Abschließend gestehe ich gerne, ein „Sprach-Junkie“ zu sein: Gute Texte erhöhen meine Lebenserwartung, schlechte Rhetorik macht mich krank. Und nachdem ich mich zum Finden eines Beispielvideos durch schlimme Miesnuschel-Sequenzen quälen musste, sei mir abschließend etwas Kompensation erlaubt. Ja, ich weiß, total altmodisch – und vielleicht gerade daher eine Hommage an das, was uns Sprache geben kann:





1 Kommentar:

  1. Gelegentlich stellen auch große Schauspieler dieser „Gründgens-Generation" die Deutlichkeit des Wortes zugunsten von brillantem Tempo und sprechtechnischer Virtuosität zurück, so z.B. Will Quadflieg in dem berühmten Nacht-Monolog: https://www.youtube.com/watch?v=4sDFPY6IPH0.
    Vielleicht aber durften sie davon ausgehen, dass der Zuschauer mit Goethes „Faust"-Drama inhaltlich vertraut war?

    Wenn man in einer Oper die Arien-Texte nur schwer versteht, weil auch die beste Gesangstechnik der Verständlichkeit der Sprache in der Musik natürliche Grenzen setzt, wäre ein probates Hilfsmittel, sich vorher mit dem Libretto vertraut zu machen.

    Schwieriger wird es schon mit dem TV-Krimi!
    Aber – so zeigt es der obige Filmausschnitt ja überdeutlich – da gibt es ohnehin nicht viel zu verstehen, wenn denn einfach Fäuste und rohe Gewalt sprechen ...
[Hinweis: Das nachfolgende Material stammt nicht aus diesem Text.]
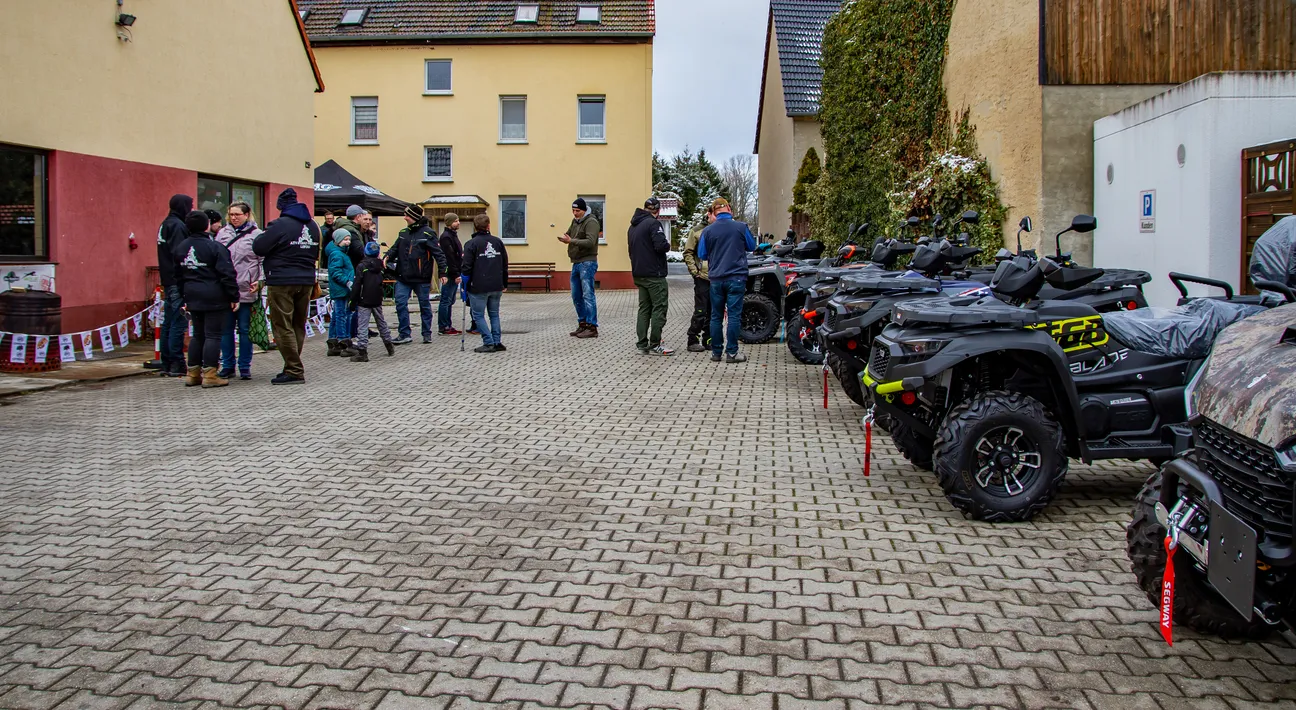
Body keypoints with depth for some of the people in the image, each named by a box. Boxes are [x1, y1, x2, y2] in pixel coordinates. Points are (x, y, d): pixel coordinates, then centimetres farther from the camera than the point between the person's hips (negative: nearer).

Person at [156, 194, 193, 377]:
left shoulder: (165, 225, 18)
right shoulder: (177, 226, -13)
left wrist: (166, 279, 19)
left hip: (168, 282, 10)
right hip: (178, 282, -10)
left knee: (169, 323, 12)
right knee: (178, 323, -7)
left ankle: (166, 365, 17)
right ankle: (176, 366, -5)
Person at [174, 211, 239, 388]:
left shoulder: (181, 248, 9)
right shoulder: (215, 247, -13)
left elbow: (178, 276, 16)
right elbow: (227, 274, -15)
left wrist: (185, 297, 23)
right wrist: (234, 296, -8)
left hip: (193, 298, 7)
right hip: (214, 298, -7)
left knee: (198, 334, 16)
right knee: (213, 335, -3)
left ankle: (193, 373, 18)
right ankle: (209, 374, -5)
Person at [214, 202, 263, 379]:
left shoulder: (256, 234, -2)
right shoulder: (222, 233, 11)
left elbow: (263, 260, -4)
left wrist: (259, 281, -15)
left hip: (246, 290, -4)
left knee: (245, 329, 4)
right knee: (226, 329, 8)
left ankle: (245, 367, 12)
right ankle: (227, 366, 18)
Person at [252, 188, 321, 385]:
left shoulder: (281, 225, -13)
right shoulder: (312, 225, 10)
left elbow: (258, 248, -9)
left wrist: (263, 234, 8)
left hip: (282, 282, -7)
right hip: (306, 281, 7)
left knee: (283, 327, -3)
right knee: (299, 326, 12)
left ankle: (294, 371, -6)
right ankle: (293, 368, 18)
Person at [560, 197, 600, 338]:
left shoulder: (591, 222, -11)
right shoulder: (575, 221, 15)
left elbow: (590, 242, -22)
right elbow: (569, 234, 15)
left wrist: (571, 241, -29)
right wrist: (565, 238, -9)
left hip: (587, 263, -9)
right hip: (576, 263, 9)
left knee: (588, 295, -10)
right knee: (576, 296, 12)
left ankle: (592, 327, -8)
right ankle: (583, 324, 21)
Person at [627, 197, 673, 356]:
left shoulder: (632, 226, 14)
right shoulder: (653, 223, -13)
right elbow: (661, 246, -22)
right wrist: (668, 244, -3)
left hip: (638, 274, 8)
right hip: (654, 275, -8)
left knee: (644, 308, 12)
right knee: (659, 309, -3)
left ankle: (642, 344, 12)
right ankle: (655, 345, -3)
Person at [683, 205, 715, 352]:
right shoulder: (698, 232, -1)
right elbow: (688, 253, -1)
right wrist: (695, 271, -9)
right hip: (703, 278, -4)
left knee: (713, 312, 9)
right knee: (700, 311, -3)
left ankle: (708, 340, 18)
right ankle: (693, 341, 5)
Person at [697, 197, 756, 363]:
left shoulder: (707, 231, -3)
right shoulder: (741, 227, -5)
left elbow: (702, 255, 5)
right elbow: (752, 246, 10)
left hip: (716, 279, 2)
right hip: (736, 277, -2)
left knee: (716, 316, 9)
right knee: (734, 315, 0)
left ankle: (716, 352, 12)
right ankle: (732, 353, -1)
    Wenn man angeblich um Authentizität in TV-Filmen bemüht ist, dann muss man auch in Betracht ziehen, dass die Sprache ein Kommunikationsmittel ist, das Botschaften authentisch (!) transportieren sollte.
    Genuschel übermittelt jedoch nichts, höchstens Gleichgültigkeit des Sprechers gegenüber seinem Gesprächspartner.

    Und zwischen manieriertem Bühnenpathos und einer kultivierten, verständlichen Sprechweise ist immer noch ein himmelweiter Unterschied.